***** 所给文本

发布时间:2015-02-04 14:38


  论文摘要 随着两高“关于规范量刑程序若干问题的意见(试行)的颁发,检察机关依法开展了量刑建议程序的实践活动。笔者作为基层检察机关的一线办案人员,亲身体会到量刑制度设想在实践办案过程中,出现了不可避免的困境。因此,笔者试图通过阶段性的总结,在考察了量刑制度的制度设计,重点分析了该制度在司法实践中出现的问题,试图厘清症结,寻找解决方案。

  论文关键词 量刑改革模式 量刑程序 量刑建议权 证据开示制度 社会调查报告 

  考察量刑制度改革的沿革缘起于地区司法机关的探索,早在1999年北京市东城区检察院开始试行公诉人当庭发表量刑意见。2003年上海市各级检察机关全面实行量刑建议制度。中央层次的改革开始于2004年,最高人民法院公布《人民法院第二个五年改革纲要(2004~2008)》明确提出健全和完善相对独立的量刑程序。2005年,最高人民检察院下发《人民检察院量刑建议试点工作实施意见》,推行量刑建议改革试点。2009年,最高人民法院公布《人民法院量刑指导意见(试行)》,在全国范围内推行。2010年2月,《人民检察院开展量刑建议工作的指导意见(试行)》出台;9月,最高人民法院、最高人民检察院、公安部、国家安全部和司法部联合发布《关于规范量刑程序若干问题的意见(试行)》;10月,《人民法院量刑指导意见(试行)》、《关于积极推进量刑规范化改革全面开展量刑建议工作的通知》生效,法院、检察院量刑制度改革全面展开 。2012年,《刑事诉讼法》作了全面的修改,其中193条第一款规定:“法庭审理过程中,对与定罪、量刑有关的事实、证据都应当进行调查、辩论”,相较于修改前的《刑事诉讼法》第160条,明显的区别在于对有关量刑的事实、证据单独进行法庭调查、辩论,在程序上试图建立起相对独立的量刑程序,吸收了2004年以来量刑程序改革的成果。2014年1月,最高院再次下发修改后的《人民法院量刑指导意见(试行)》,时隔四年再次修订体现了中央对量刑制度改革的决心。不能否认的是,量刑改革确实起到了一定的效果,如上诉率、抗诉率均有不同程度的下降,服判息诉率也有明显的提升 。

**********
***** 数据内容

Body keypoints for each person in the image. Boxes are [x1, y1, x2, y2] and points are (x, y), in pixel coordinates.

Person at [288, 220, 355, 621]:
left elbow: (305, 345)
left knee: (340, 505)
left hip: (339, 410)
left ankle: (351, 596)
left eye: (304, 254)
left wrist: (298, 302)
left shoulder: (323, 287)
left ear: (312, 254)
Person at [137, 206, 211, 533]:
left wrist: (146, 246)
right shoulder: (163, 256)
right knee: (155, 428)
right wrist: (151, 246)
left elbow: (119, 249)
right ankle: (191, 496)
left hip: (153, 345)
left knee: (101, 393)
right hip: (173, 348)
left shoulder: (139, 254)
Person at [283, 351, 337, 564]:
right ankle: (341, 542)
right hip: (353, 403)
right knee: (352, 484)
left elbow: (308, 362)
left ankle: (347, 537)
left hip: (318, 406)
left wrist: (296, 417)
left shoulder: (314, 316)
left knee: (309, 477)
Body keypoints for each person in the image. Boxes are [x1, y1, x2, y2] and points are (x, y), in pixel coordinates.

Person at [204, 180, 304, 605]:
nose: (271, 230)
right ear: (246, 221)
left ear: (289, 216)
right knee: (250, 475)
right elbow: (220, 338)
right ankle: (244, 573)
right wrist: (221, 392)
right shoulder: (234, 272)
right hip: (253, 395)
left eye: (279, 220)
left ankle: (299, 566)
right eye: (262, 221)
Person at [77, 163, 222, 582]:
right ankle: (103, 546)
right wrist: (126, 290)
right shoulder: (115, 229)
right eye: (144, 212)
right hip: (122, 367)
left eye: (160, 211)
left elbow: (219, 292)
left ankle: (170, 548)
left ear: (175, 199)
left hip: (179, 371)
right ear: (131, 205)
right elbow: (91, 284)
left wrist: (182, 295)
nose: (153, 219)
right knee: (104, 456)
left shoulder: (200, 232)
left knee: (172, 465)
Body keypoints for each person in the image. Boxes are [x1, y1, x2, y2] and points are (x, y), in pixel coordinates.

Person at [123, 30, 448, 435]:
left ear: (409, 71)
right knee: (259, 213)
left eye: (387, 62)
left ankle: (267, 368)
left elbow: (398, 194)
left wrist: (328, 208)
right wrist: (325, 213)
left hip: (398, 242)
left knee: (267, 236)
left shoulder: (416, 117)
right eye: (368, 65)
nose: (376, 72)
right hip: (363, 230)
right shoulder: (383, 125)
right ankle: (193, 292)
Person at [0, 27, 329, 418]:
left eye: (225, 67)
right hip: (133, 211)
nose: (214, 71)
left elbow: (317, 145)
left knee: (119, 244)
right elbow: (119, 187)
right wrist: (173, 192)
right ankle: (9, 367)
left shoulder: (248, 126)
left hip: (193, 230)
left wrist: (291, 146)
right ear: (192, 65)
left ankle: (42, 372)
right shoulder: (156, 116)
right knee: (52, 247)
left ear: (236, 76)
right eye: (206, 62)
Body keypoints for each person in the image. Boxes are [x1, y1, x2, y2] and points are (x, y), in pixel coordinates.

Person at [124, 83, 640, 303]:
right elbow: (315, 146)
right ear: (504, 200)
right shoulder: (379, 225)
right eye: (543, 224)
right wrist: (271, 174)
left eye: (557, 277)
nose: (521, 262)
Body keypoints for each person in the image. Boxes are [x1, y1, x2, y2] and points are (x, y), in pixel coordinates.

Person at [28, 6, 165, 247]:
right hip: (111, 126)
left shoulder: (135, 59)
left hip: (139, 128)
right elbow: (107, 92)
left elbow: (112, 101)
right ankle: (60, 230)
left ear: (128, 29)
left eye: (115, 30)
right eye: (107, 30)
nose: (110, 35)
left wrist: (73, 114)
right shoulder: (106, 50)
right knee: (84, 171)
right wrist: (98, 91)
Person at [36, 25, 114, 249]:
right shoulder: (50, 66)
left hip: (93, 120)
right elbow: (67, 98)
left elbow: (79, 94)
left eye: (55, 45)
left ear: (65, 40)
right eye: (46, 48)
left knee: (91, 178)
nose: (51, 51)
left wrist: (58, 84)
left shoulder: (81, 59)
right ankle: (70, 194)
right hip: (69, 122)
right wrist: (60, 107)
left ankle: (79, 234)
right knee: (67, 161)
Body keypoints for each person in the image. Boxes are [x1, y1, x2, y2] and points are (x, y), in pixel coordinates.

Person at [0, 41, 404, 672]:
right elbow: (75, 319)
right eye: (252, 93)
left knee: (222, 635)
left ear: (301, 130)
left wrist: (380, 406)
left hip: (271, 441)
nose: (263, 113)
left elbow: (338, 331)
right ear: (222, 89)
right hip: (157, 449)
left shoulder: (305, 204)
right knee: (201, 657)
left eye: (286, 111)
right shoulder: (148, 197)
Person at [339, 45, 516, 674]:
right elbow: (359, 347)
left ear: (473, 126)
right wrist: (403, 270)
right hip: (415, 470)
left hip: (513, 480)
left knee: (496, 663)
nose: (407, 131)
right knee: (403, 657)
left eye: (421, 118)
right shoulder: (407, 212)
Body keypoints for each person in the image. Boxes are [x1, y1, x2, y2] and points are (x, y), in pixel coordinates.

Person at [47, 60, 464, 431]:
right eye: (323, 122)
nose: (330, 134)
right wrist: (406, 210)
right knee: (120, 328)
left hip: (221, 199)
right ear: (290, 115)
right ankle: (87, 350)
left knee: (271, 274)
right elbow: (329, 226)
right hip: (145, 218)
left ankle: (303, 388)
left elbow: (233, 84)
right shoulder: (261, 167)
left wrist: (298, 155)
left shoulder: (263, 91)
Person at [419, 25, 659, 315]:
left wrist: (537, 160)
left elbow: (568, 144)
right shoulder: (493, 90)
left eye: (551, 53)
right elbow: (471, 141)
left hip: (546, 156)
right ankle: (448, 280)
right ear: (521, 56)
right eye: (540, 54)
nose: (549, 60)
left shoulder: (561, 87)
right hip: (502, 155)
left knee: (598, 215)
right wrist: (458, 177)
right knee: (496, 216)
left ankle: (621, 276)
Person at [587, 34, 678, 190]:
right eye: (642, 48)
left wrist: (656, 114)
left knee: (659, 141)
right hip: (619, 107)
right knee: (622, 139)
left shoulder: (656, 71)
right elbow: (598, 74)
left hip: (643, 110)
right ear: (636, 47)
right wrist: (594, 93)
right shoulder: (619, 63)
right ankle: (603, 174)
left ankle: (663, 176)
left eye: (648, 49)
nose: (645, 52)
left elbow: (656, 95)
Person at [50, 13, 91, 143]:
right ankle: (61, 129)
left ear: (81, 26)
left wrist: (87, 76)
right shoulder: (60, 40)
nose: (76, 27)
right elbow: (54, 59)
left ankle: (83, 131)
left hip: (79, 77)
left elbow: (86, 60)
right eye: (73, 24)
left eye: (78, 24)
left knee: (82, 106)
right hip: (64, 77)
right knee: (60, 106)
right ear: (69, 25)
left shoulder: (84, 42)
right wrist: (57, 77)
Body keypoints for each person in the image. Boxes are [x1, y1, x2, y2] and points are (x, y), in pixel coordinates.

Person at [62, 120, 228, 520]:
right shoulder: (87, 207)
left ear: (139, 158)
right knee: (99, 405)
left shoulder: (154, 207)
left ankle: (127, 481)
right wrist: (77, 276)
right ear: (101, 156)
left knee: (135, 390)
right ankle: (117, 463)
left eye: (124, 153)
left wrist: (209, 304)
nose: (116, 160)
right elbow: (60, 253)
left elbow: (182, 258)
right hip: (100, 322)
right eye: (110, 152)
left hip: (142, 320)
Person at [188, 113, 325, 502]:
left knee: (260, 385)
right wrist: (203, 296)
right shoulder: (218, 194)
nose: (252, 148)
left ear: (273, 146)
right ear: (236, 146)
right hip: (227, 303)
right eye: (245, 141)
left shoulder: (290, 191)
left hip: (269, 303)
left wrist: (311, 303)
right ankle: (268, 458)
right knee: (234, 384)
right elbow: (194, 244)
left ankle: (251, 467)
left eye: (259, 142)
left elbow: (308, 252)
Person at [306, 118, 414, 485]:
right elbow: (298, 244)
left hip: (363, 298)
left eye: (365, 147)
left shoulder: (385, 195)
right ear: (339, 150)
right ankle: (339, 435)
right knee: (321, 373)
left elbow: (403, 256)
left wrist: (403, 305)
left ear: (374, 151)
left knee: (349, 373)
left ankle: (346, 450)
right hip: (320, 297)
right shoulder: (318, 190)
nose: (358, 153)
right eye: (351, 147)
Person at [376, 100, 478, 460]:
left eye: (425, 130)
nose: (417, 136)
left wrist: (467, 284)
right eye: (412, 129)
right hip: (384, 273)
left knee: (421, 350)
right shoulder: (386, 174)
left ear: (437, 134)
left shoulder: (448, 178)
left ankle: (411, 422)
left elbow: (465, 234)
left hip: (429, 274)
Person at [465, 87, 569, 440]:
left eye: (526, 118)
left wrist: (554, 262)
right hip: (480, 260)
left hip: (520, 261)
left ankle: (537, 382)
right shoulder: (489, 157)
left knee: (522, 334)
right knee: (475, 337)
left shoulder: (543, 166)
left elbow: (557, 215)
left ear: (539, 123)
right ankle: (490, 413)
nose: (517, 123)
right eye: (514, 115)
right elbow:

**********

■ **练习目标**:
根据所给文本,上海市各级检察机关是在哪一年全面实行量刑建议制度的?

■ **本题解答**:
2003年。